I woke up this morning listening to the rain on the roof and it falling all around us. We had the windows open last night, so the rain patter sounds were all around us. In the pre-dawn stillness of when even the birds aren’t awake yet, it reminded me of being little at the beach in the rain.
I am sure some of you have memories of rain at the beach? When the air is just full of that salty grey almost puffy fluffy heaviness? The air is not only wet and heavy but the mist seems to have a life of it’s own. But it isn’t an unpleasant heaviness as it was often a break from land breezes and end of summer hot and humid weather.

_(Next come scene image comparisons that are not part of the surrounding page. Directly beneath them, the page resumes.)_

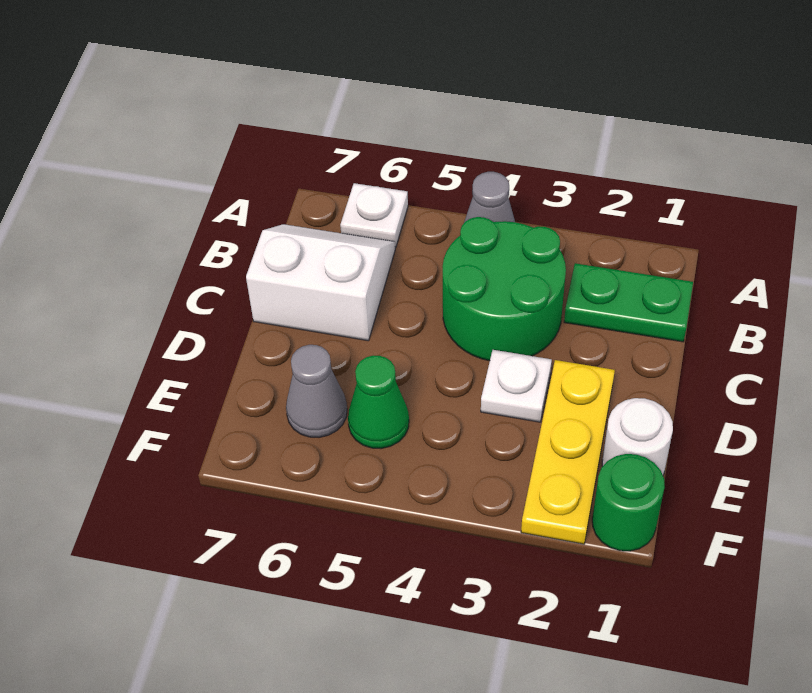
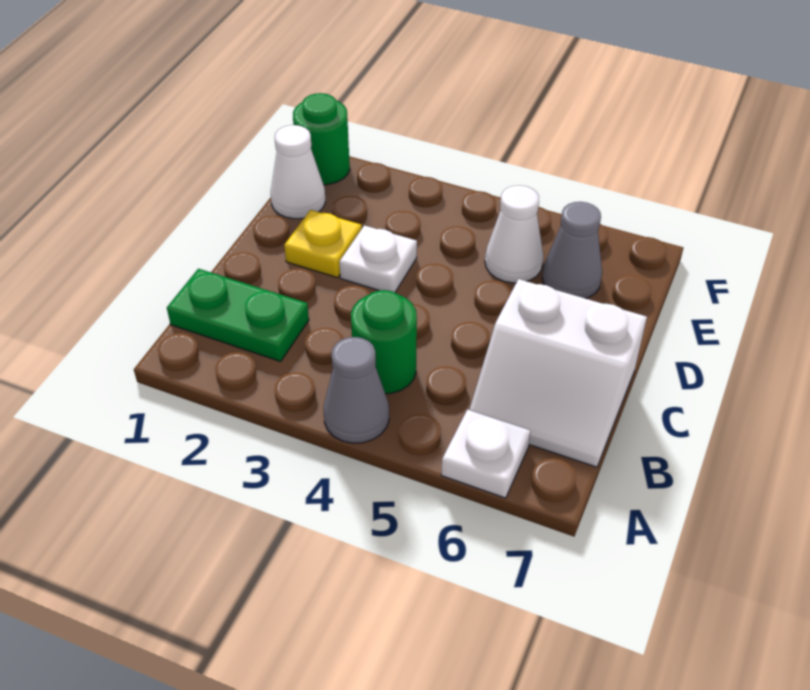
green round brick B3:C4 level 1 -> green round brick B4 level 1
yellow plate D2:F2 level 1 -> yellow plate D2 level 1
white round brick E1 level 1 -> white cone E1 level 1
green cone E5 level 1 -> white cone E5 level 1

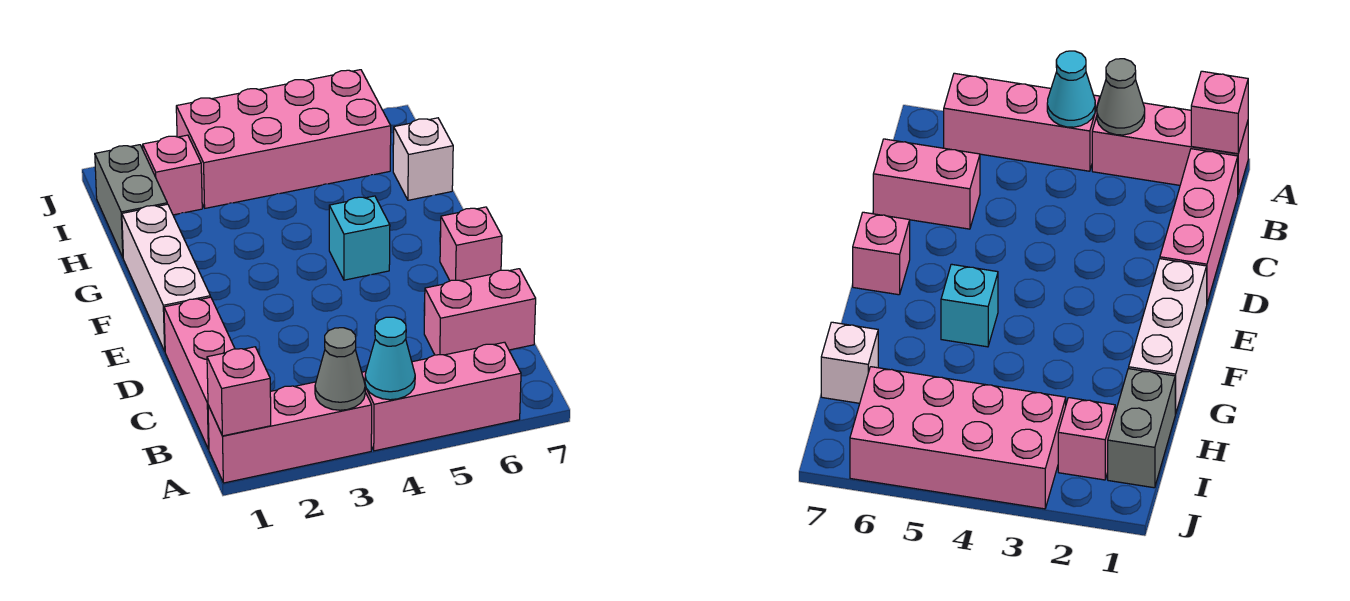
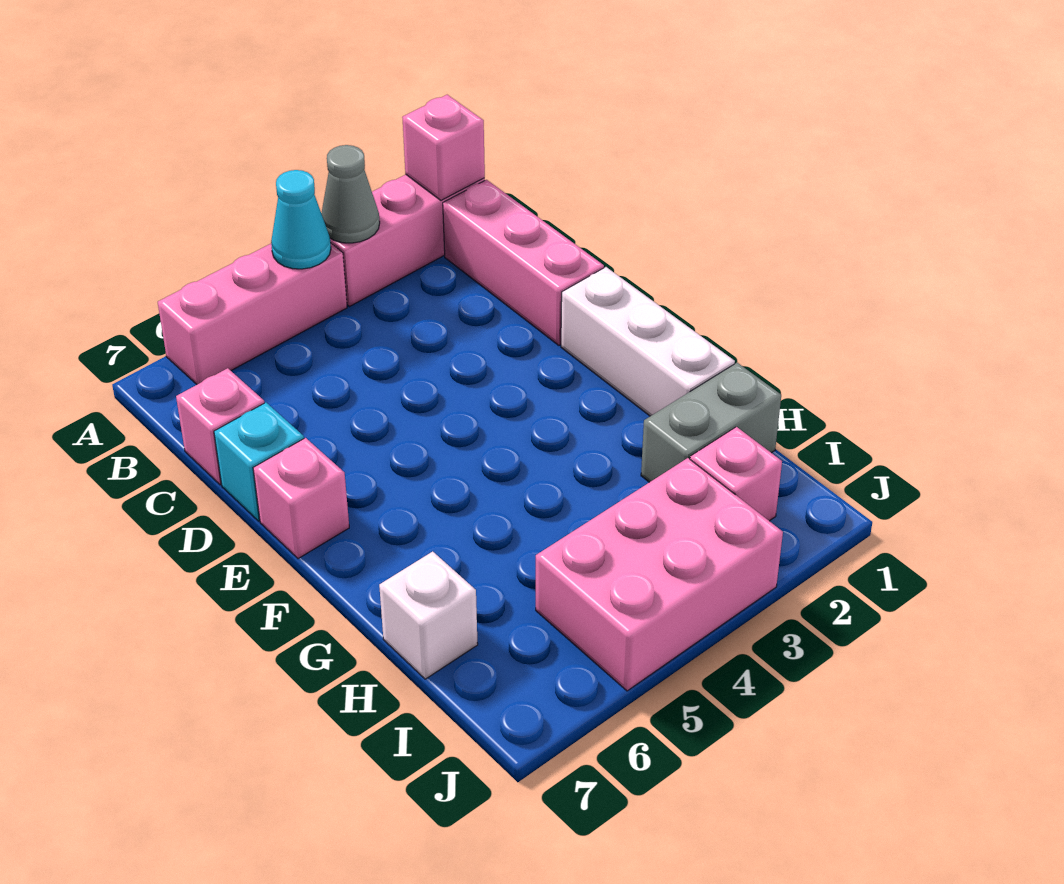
pink brick C6:C7 level 1 -> pink brick C7 level 1
cyan brick F5 level 1 -> cyan brick D7 level 1
grey brick H1:I1 level 1 -> grey brick H1:H2 level 1
pink brick I3:J6 level 1 -> pink brick I3:J5 level 1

When it rained at the beach it was like the sea and air met as one. I remember going as a little girl to the then tiny and old Avalon, NJ library. Not the new library that stands today, but the little old dark one which still stood in the early 1970s. When you went up the stairs and opened the doors they gave that old creaky and heaving sound. Inside the library was dark and had that beach smell of sand and mildew. I remembered picking out well worn copies of Nancy Drew books to take home and read. Or maybe we would go to the Paper Peddler and buy a book or a copy of Mad Magazine (which my mother hated).
Also when it was a rainy day, it was the perfect time to go down to the Avalon Pier. On the beach at 29th street it was a movie theatre and shops, and I also remember Skee Ball. I also remember a tiny cedar shake shingled general store down around 7th or 8th street that had penny candy. Once when we were really little a friend of our parents and their friends named Weezy gave us each $1 and told us to go blow our minds. Root beer barrels, Charleston Chews, Mary Janes, those little colored sugar dots on white paper, caramels, and more.
Rainy or overcast days also remind me of the annual photo taking of my sister and I at the beach. They seemed to have been taken towards the end of summer after my mother had doused our hair throughout the summer with lemon juice (and peroxide ) to give us blonde highlights (and strict instructions not to tell anyone, especially our father that she was doing this.)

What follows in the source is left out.